__Your goal__
Reproduce exactly the lines from the start of the records through the line containing "G04 Created by", both included. Leave the pictures out.

__Entries shown__
== Segment start ==

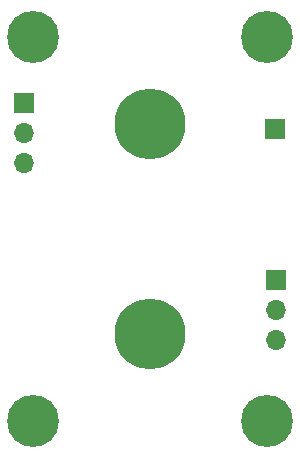
<source format=gbr>
%TF.GenerationSoftware,KiCad,Pcbnew,(6.0.1)*%
%TF.CreationDate,2022-02-11T13:32:31+08:00*%
%TF.ProjectId,OpenEMG_SMD_ver2.1,4f70656e-454d-4475-9f53-4d445f766572,rev?*%
%TF.SameCoordinates,PX6d01460PY54c81a0*%
%TF.FileFunction,Soldermask,Bot*%
%TF.FilePolarity,Negative*%
%FSLAX46Y46*%
G04 Gerber Fmt 4.6, Leading zero omitted, Abs format (unit mm)*
G04 Created by KiCad (PCBNEW (6.0.1)) date 2022-02-11 13:32:31*
%MOMM*%
%LPD*%
G01*
G04 APERTURE LIST*
%ADD10C,6.000000*%
%ADD11C,0.700000*%
%ADD12C,4.400000*%
%ADD13R,1.700000X1.700000*%
%ADD14O,1.700000X1.700000*%
G04 APERTURE END LIST*
D10*
%TO.C,H1*%
X12700000Y27940000D03*
%TD*%
D11*
%TO.C,H6*%
X1144000Y2794000D03*
X3960726Y3960726D03*
X2794000Y4444000D03*
X2794000Y1144000D03*
X4444000Y2794000D03*
X1627274Y1627274D03*
X1627274Y3960726D03*
X3960726Y1627274D03*
D12*
X2794000Y2794000D03*
%TD*%
D13*
%TO.C,J1*%
X2032000Y29718000D03*
D14*
X2032000Y27178000D03*
X2032000Y24638000D03*
%TD*%
D11*
%TO.C,H4*%
X20956000Y35306000D03*
X21439274Y36472726D03*
X24256000Y35306000D03*
X21439274Y34139274D03*
D12*
X22606000Y35306000D03*
D11*
X23772726Y34139274D03*
X23772726Y36472726D03*
X22606000Y36956000D03*
X22606000Y33656000D03*
%TD*%
D13*
%TO.C,J3*%
X23241000Y27559000D03*
%TD*%
D10*
%TO.C,H2*%
X12700000Y10160000D03*
%TD*%
D11*
%TO.C,H5*%
X21439274Y1627274D03*
X22606000Y4444000D03*
D12*
X22606000Y2794000D03*
D11*
X21439274Y3960726D03*
X22606000Y1144000D03*
X23772726Y1627274D03*
X20956000Y2794000D03*
X23772726Y3960726D03*
X24256000Y2794000D03*
%TD*%
D13*
%TO.C,J2*%
X23368000Y14732000D03*
D14*
X23368000Y12192000D03*
X23368000Y9652000D03*
%TD*%
D11*
%TO.C,H3*%
X1627274Y36472726D03*
X2794000Y36956000D03*
D12*
X2794000Y35306000D03*
D11*
X3960726Y34139274D03*
X1627274Y34139274D03*
X3960726Y36472726D03*
X4444000Y35306000D03*
X1144000Y35306000D03*
X2794000Y33656000D03*
%TD*%
M02*

</source>
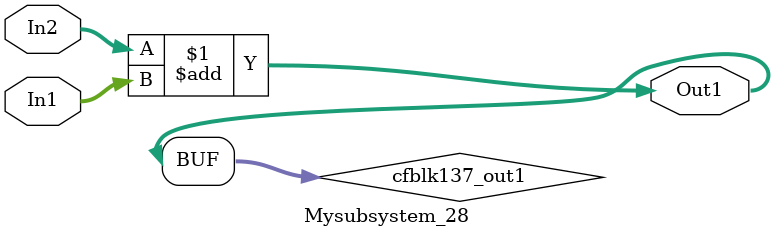
<source format=v>



`timescale 1 ns / 1 ns

module Mysubsystem_28
          (In1,
           In2,
           Out1);


  input   [7:0] In1;  // uint8
  input   [7:0] In2;  // uint8
  output  [7:0] Out1;  // uint8


  wire [7:0] cfblk137_out1;  // uint8


  assign cfblk137_out1 = In2 + In1;



  assign Out1 = cfblk137_out1;

endmodule  // Mysubsystem_28


</source>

== Segment end ==

__Response for this exercise__
<source format=gbr>
%TF.GenerationSoftware,KiCad,Pcbnew,(6.0.1)*%
%TF.CreationDate,2022-02-11T13:32:31+08:00*%
%TF.ProjectId,OpenEMG_SMD_ver2.1,4f70656e-454d-4475-9f53-4d445f766572,rev?*%
%TF.SameCoordinates,PX6d01460PY54c81a0*%
%TF.FileFunction,Soldermask,Bot*%
%TF.FilePolarity,Negative*%
%FSLAX46Y46*%
G04 Gerber Fmt 4.6, Leading zero omitted, Abs format (unit mm)*
G04 Created by KiCad (PCBNEW (6.0.1)) date 2022-02-11 13:32:31*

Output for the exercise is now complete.